Я тоже участвовала в разрушительной работе, ломала устои, на которых держалась жизнь, и по мере сил способствовала, чтобы наступил распад и то, что происходит сегодня и чего все так испугались. Мое участие в разрушении и распаде не так уж велико, но я несу за него полную ответственность, может, большую, чем те, кто разрушал бессознательно и потому не подбирал самооправданий. Взять хотя бы частный вопрос: мне претила ложь и скука старой семьи, и я участвовала в ее разрушении. Выход я нашла в свободном союзе. Случайно мой опыт удался, но все всегда висело на волоске.
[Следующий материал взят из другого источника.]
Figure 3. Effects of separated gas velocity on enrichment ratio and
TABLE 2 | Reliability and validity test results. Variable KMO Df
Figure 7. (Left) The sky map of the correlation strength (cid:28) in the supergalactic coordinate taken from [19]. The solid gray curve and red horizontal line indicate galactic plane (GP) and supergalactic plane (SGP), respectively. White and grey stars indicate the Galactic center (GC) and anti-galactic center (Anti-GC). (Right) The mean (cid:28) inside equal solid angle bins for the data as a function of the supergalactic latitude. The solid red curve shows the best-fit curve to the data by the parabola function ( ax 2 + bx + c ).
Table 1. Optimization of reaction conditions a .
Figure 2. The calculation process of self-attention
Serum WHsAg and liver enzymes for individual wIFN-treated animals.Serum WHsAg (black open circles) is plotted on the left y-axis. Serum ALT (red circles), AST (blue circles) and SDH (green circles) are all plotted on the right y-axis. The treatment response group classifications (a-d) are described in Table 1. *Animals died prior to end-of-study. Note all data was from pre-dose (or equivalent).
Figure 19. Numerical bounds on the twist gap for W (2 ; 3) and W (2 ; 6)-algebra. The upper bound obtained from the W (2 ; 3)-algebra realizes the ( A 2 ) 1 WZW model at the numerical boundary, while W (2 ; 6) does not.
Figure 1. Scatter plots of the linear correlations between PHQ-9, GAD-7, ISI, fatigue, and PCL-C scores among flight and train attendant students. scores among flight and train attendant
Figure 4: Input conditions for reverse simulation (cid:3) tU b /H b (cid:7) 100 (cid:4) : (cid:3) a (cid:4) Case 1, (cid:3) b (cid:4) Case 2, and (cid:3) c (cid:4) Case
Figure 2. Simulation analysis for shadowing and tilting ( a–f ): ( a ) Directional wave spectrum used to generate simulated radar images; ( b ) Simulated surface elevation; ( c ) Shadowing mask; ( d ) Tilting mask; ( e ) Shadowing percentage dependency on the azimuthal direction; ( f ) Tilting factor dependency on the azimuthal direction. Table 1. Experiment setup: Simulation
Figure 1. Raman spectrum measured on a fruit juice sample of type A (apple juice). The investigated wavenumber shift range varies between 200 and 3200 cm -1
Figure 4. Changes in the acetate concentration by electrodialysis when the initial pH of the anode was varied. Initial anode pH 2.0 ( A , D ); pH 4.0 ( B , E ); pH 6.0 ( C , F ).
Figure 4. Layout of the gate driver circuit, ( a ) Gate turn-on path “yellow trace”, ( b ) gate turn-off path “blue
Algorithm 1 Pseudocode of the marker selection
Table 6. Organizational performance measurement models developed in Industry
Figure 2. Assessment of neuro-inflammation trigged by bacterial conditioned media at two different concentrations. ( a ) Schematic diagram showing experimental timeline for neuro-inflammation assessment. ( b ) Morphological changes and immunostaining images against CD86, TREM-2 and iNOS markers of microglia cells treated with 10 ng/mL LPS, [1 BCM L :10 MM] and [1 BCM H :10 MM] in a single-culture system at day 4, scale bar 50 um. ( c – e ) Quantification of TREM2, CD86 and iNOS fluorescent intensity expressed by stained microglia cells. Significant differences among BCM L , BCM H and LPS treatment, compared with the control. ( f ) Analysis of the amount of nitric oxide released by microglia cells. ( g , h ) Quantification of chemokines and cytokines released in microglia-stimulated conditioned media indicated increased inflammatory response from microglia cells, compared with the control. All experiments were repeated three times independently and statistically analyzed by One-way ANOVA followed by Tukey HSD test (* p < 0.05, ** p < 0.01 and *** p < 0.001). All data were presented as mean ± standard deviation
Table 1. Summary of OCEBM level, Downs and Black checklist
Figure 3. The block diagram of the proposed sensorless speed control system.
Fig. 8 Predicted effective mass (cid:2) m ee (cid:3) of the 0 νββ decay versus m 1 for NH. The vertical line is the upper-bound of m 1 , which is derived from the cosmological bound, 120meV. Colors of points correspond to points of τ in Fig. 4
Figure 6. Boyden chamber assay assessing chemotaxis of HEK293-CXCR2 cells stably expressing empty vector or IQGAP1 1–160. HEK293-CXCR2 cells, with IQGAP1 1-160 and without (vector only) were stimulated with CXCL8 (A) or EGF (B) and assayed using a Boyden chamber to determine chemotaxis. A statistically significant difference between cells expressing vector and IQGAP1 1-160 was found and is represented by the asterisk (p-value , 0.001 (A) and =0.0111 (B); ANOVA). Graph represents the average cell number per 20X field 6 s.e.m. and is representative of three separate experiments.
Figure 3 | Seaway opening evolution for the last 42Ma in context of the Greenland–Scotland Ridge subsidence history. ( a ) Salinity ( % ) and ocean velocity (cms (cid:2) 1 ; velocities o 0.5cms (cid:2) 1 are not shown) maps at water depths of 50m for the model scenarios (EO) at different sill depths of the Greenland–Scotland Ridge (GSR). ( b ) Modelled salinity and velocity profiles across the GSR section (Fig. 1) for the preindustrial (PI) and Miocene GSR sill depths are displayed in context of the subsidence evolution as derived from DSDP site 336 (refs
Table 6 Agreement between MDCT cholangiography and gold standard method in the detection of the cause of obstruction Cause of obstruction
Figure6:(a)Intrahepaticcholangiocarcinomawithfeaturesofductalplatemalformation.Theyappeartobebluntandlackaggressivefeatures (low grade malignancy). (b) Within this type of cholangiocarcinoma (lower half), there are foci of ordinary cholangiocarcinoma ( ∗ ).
Возможно, удача объясняется тем, что наш союз длился один миг - каких-то десятка два лет, а скорее тем, что Мандельштам, систематически взрывавший всякую тень устойчивости и благополучия, не допускавший домостроительства, сознательно пошедший на нищету и гибель, берег нашу связь и не давал ей развалиться. Он был сильнее меня и всегда брал верх, но все же не что иное, как случайность связала наши судьбы и не позволила нам убить друг друга. Теперь я знаю, как называют эту случайность и как она сочетается с безмерной свободой, данной человеку. Но пока мы были вдвоем, у нас не было секунды, чтобы остановиться и подумать, что мы делаем и каковы будут последствия нашего идиотизма. Все мы - дети своей эпохи и несем на себе ее клеймо. Опыт нигилистической эпохи особенно важен, и его необходимо осознать, потому что нигилизм ведет к разрушению жизни. Он проявлялся в каждой отдельной судьбе и в жизни народов и человечества в целом. Мы уничтожили институты, которые создавались веками и скрепляли общность людей, и ничего не дали взамен. Единственное, в чем наша заслуга, это в опытном доказательстве того, что все наши выдумки и изобретенья - мусор и тлен, если угасла память и забыт светоч, "завещанный от предков".